Les équipes de train qui travaillent selon des horaires variables et imprévisibles, semblables à celui du mécanicien de locomotive en question, sont exposées à un risque accru de baisse de vigilance associée à la désynchronisation des rythmes circadiens.

Faits établis

Faits établis quant aux causes et aux facteurs contributifs

  1. Le train a déraillé lorsque la force latérale excessive, attribuable à la vitesse excessive ainsi qu'à l'application soudaine des freins rhéostatiques, a causé le soulèvement de la roue du 58e wagon.
  2. Bien que les vitesses de circulation, ainsi que les zones où elles s'appliquaient, aient été précisées dans l'indicateur en vigueur, le train a excédé la vitesse permise.
  3. La multiplicité des indications de vitesse à respecter, la faible connaissance du territoire et le peu d'expérience sur ce territoire ont probablement miné les décisions de l'équipe de train relativement à la vitesse à adopter et, par conséquent, le train a franchi la zone d'enclenchement à une vitesse plus grande que celle permise.
  4. Compte tenu des antécédents des membres de l'équipe de train, l'indication de « vitesse moyenne » donnée par le signal a renforcé leur modèle mental, et l'équipe a donc négocié la liaison comme elle était habituée de le faire dans son ancien territoire. Par conséquent, la vitesse permise a été dépassée.

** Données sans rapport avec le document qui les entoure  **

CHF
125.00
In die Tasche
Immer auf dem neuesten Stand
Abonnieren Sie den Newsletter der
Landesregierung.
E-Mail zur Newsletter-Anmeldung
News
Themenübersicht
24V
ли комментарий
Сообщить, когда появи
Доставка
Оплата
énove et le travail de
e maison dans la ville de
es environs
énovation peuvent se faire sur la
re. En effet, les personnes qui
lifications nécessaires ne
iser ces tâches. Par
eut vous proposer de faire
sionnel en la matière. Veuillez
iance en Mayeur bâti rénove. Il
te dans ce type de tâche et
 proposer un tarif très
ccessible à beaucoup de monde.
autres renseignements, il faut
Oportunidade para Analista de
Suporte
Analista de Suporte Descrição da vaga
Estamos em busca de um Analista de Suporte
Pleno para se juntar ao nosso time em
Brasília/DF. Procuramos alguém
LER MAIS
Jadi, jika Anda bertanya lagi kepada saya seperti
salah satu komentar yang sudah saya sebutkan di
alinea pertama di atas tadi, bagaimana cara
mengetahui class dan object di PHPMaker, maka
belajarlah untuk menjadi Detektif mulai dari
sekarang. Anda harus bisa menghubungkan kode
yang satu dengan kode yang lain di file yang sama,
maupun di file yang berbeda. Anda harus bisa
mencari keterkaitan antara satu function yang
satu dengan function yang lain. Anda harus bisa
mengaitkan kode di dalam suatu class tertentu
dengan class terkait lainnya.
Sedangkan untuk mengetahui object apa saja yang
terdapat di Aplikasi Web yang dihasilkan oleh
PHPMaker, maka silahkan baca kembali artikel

Faits établis quant aux risques

  1. Lorsque des mécaniciens de locomotive qualifiés n'ont pas travaillé dans une portion de subdivision pendant une longue période, ou s'ils y travaillent sporadiquement, et n'utilisent pas pleinement les instructions d'exploitation disponibles, le risque qu'ils prennent des décisions inappropriées augmente, ce qui peut causer des accidents.
  2. L'ambiguïté entre l'indication des signaux et les instructions de l'indicateur relatives à la vitesse permise peut engendrer des interprétations erronées et par conséquent augmenter les risques d'accident.
  3. Les équipes de train qui travaillent selon des horaires variables et imprévisibles sont exposées à un risque accru de baisse de vigilance associée à une désynchronisation des rythmes circadiens.

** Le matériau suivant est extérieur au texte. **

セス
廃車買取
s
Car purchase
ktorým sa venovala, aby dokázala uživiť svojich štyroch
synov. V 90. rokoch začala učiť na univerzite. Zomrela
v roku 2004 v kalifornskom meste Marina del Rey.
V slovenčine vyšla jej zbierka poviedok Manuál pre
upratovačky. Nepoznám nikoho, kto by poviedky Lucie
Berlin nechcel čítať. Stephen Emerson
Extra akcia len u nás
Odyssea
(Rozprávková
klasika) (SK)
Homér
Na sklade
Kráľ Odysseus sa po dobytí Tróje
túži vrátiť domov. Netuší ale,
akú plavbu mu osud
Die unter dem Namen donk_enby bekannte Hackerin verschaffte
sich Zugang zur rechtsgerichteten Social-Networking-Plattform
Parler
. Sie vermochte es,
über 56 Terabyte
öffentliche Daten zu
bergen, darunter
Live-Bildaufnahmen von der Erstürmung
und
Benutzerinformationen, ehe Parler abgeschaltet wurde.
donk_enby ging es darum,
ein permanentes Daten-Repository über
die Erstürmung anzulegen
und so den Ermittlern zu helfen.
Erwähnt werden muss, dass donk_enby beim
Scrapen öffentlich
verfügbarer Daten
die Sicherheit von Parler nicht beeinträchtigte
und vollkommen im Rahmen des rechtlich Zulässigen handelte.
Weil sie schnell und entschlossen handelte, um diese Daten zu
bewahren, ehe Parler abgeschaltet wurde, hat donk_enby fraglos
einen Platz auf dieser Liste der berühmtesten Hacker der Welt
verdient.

Le présent rapport met un terme à l'enquête du Bureau de la sécurité des transports du Canada (BST) sur cet événement. Le Bureau a autorisé la publication du rapport le . Il est officiellement paru le 16 novembre 2012.

  1. Les heures sont exprimées en heure avancée de l'Est (temps universel coordonné moins 4 heures).
  2. Ce branchement est situé à proximité du pont Victoria et assure la jonction de la voie de raccordement nord avec les voies de la subdivision St-Hyacinthe.
  3. Les aiguillages de la liaison 425-425A sont considérés comme étant en position normale lorsqu'ils permettent au train de demeurer sur la voie principale sud vers la gare Centrale.
  4. L'aiguillage 423 est considéré comme étant en position renversée lorsqu'il permet à un train sur la voie principale sud de prendre la voie de raccordement nord.
  5. Vitesse moyenne : vitesse ne dépassant pas 30 mi/h.
  6. Roger R. Rosa et Michael J. Colligan, « Plain Language about Shiftwork », National Institute for Occupational Safety and Health (NIOSH), juillet 1997.